It doesn't appear that a lot of research has been done on this topic, but the research that has been conducted seems fairly clear. The Wikipedia article on lead-glass safety contains a brief description of the safety aspects.
Going just a little deeper, I found two abstracts. One deals with short term use, the other with long term storage.
As the article you linked mentions, long term storage of acidic or alcoholic beverages is not recommended. This Lancet abstract describes an experiment which found significant increases in lead concentration long term storage. Concentrations rose from 79 ug/L initially to 3817 ug/L after four months, and up to 21,530 ug/L after "a long time." For comparison, a typical diet will contain around 70-80 ug of lead a day.

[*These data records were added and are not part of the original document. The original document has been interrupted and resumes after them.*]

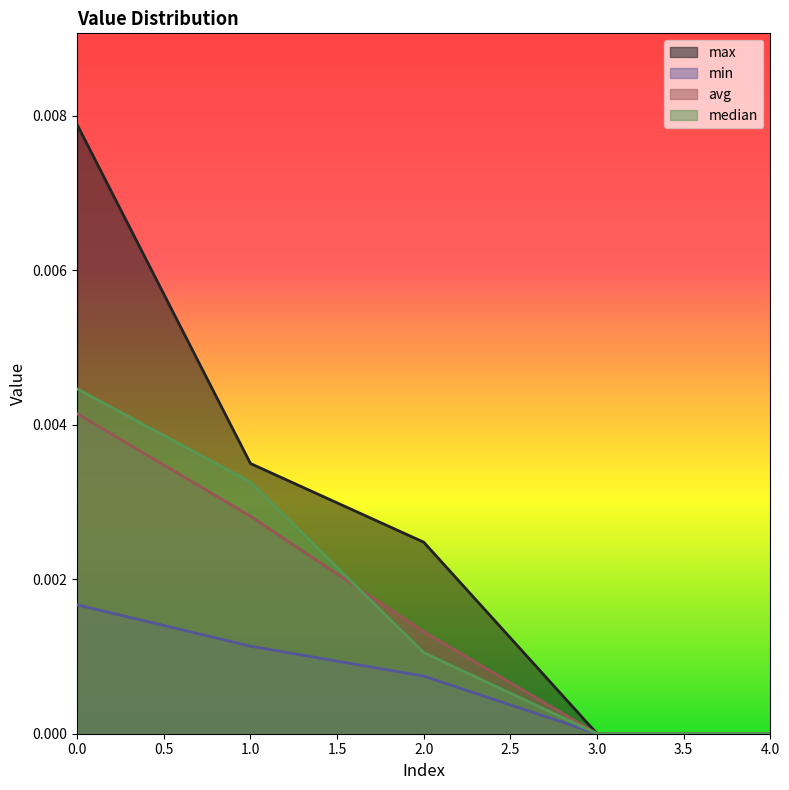

True or false: median and min cross at least once.

False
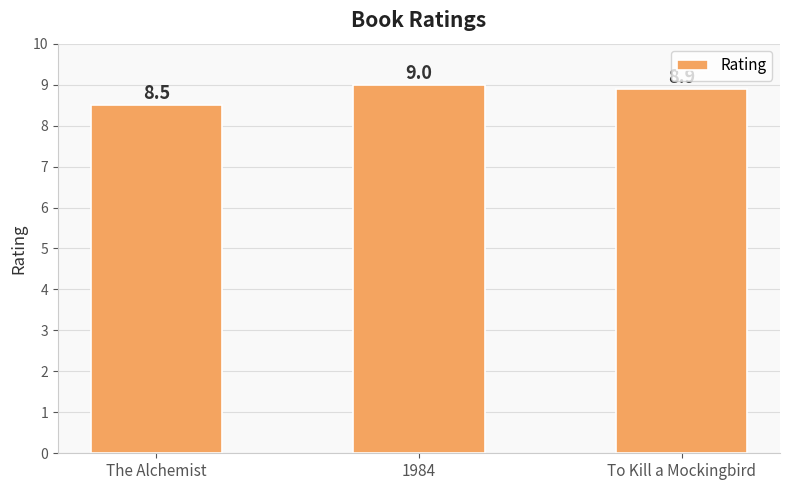

At which category does the chart reach its minimum across all series?

The Alchemist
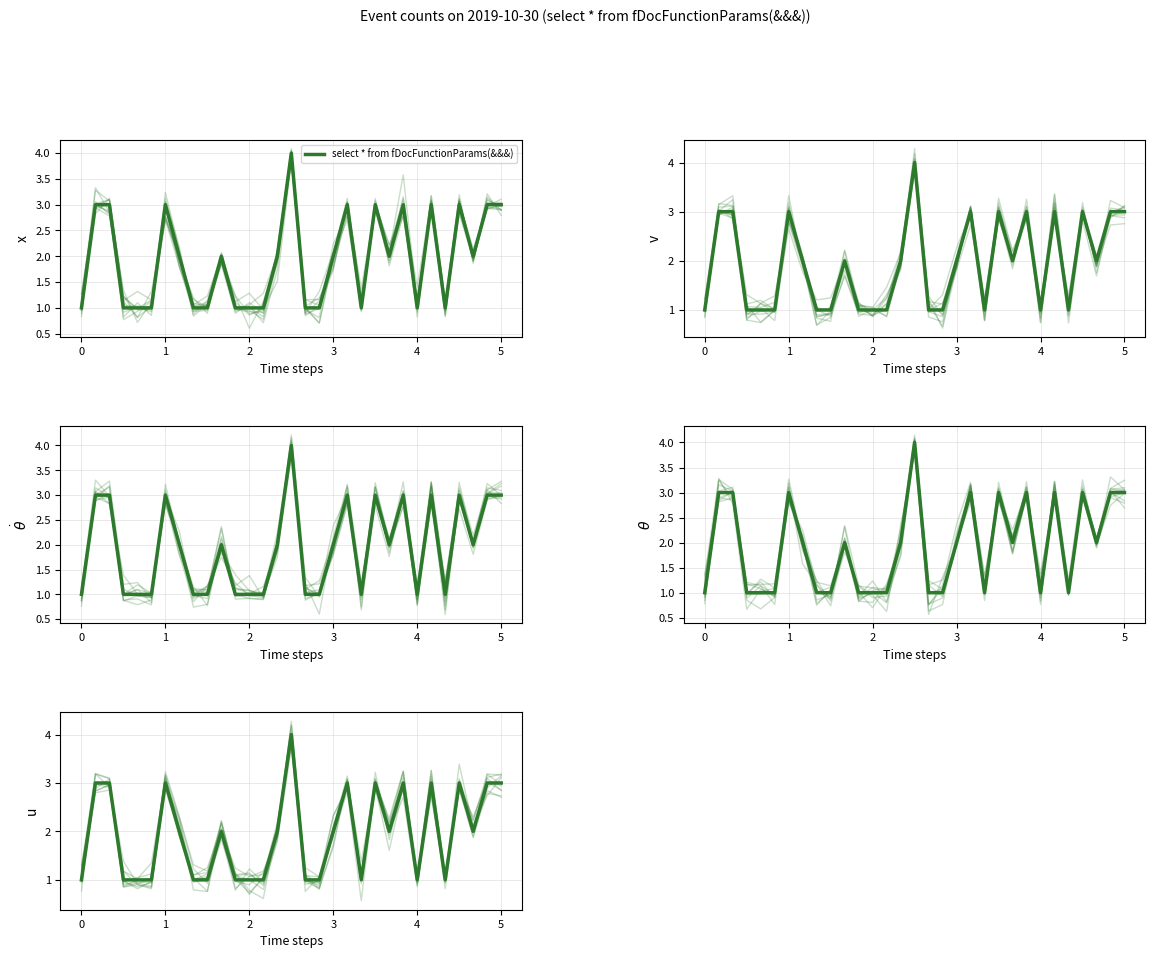

What is the value of the 8th point from the left?

2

However, short term use of lead-glass containers showed relatively small amounts of lead-leaching. According to this PubMed abstract, under "conditions that are likely to occur to a consumer" the worst case lead leaching amounted to only 14.5 ug in a 350 mL (12 fl. oz.) soda or about 41 ug/L. The researchers concluded that the lead increase would not significantly affect health.
On the other hand, the US CDC "Action Level" for lead in water is 15 parts per billion, or about 15 ug/L. While the soda case (worst case) from the PubMed study exceeds this level, one presumes that such consuption is not a regular occurrence. Regular use of a lead-glass beverage container would probably be contraindicated.